The answer must consist of every line from the data that holds the string "front".

Saved entries:
▼
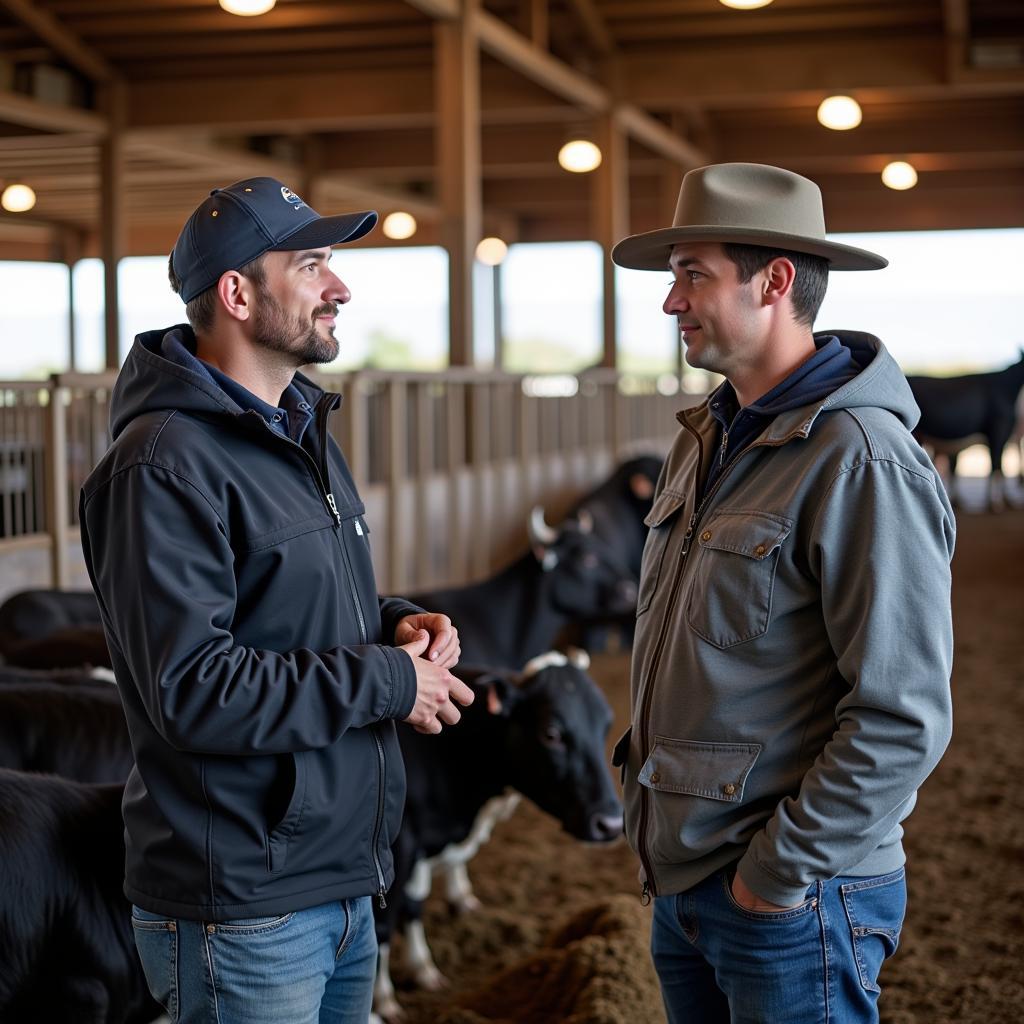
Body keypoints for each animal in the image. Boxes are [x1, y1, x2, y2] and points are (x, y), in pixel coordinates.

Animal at [372, 651, 618, 1019]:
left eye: (605, 726)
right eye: (551, 734)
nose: (611, 824)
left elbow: (412, 907)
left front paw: (423, 968)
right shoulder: (400, 847)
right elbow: (385, 923)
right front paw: (384, 998)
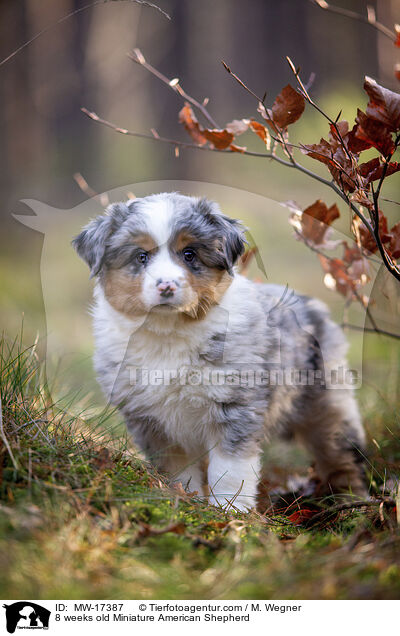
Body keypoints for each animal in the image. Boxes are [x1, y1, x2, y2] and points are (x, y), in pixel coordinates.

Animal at [73, 191, 368, 510]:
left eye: (189, 254)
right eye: (141, 256)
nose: (166, 286)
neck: (168, 334)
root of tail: (309, 303)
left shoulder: (235, 406)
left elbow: (229, 467)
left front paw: (229, 509)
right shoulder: (151, 421)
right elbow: (178, 470)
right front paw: (186, 500)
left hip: (328, 404)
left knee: (342, 453)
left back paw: (352, 501)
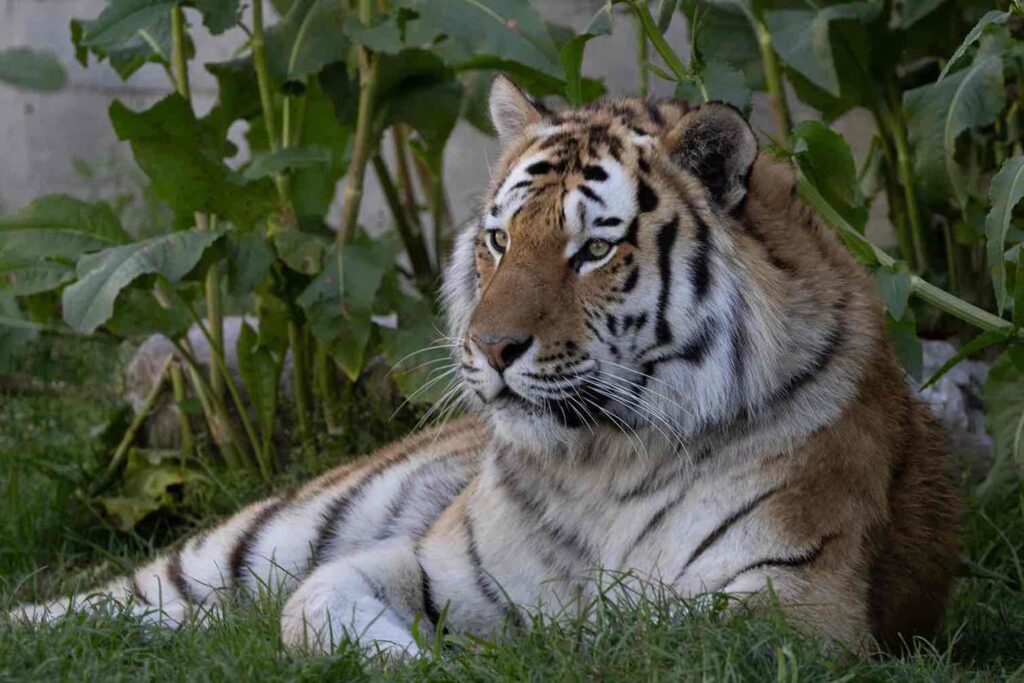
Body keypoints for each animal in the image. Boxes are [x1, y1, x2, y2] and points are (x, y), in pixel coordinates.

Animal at [11, 76, 959, 655]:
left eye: (593, 250)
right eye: (501, 239)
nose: (490, 348)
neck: (604, 464)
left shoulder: (791, 606)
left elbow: (632, 640)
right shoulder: (431, 562)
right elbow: (311, 605)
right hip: (269, 532)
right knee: (129, 593)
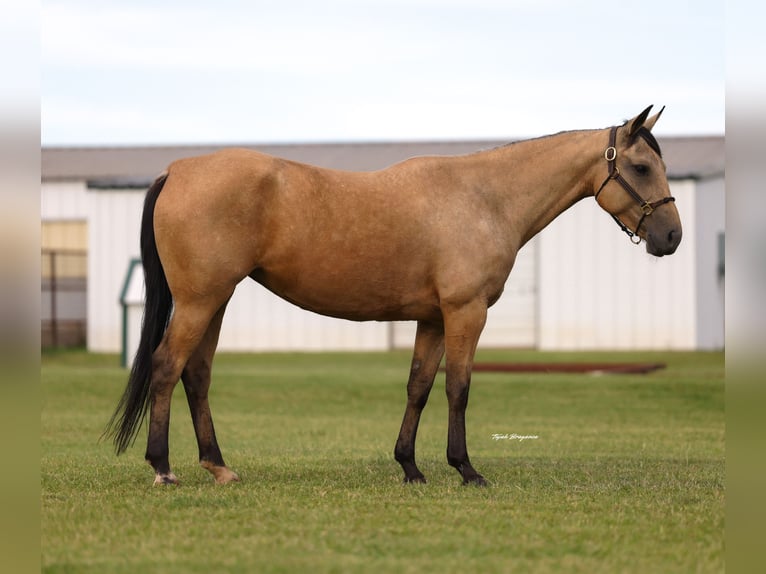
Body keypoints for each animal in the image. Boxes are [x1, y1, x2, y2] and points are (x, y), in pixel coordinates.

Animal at [105, 105, 682, 486]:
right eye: (640, 167)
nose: (672, 237)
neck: (485, 197)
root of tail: (177, 170)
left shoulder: (432, 318)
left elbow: (419, 387)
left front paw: (410, 466)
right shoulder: (465, 312)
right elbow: (458, 388)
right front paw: (465, 469)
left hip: (214, 302)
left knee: (196, 375)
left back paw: (218, 466)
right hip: (199, 301)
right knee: (166, 367)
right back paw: (163, 468)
▲
### [Solution to the exercise]
left front paw: (423, 968)
right front paw: (384, 998)
left front paw: (229, 509)
right front paw: (186, 500)
left front paw: (410, 466)
right front paw: (465, 469)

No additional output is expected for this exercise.